**The problem:** Copy out every line of the data where the word "Atlassian" is found.

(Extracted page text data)
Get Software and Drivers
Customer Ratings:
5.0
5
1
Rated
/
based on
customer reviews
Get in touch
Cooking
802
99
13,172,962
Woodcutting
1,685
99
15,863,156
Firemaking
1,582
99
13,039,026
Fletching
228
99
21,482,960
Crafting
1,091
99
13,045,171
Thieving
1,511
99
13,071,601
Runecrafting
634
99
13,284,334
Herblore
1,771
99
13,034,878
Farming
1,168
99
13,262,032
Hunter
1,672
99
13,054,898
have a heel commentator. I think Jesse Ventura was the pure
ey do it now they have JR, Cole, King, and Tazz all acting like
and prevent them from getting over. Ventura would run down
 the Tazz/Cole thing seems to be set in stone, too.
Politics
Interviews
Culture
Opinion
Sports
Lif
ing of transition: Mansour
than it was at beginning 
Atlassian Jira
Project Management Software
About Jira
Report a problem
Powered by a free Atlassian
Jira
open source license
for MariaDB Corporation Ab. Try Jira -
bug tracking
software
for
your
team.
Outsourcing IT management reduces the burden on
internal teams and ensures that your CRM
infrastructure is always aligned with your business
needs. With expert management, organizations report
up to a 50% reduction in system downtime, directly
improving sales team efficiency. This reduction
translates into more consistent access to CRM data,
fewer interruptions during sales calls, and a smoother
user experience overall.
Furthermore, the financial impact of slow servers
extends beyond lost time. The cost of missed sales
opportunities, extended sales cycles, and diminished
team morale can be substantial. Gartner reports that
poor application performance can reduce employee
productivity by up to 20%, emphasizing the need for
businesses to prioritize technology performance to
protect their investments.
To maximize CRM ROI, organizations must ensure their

**Reply to the task:**
Atlassian Jira
Powered by a free Atlassian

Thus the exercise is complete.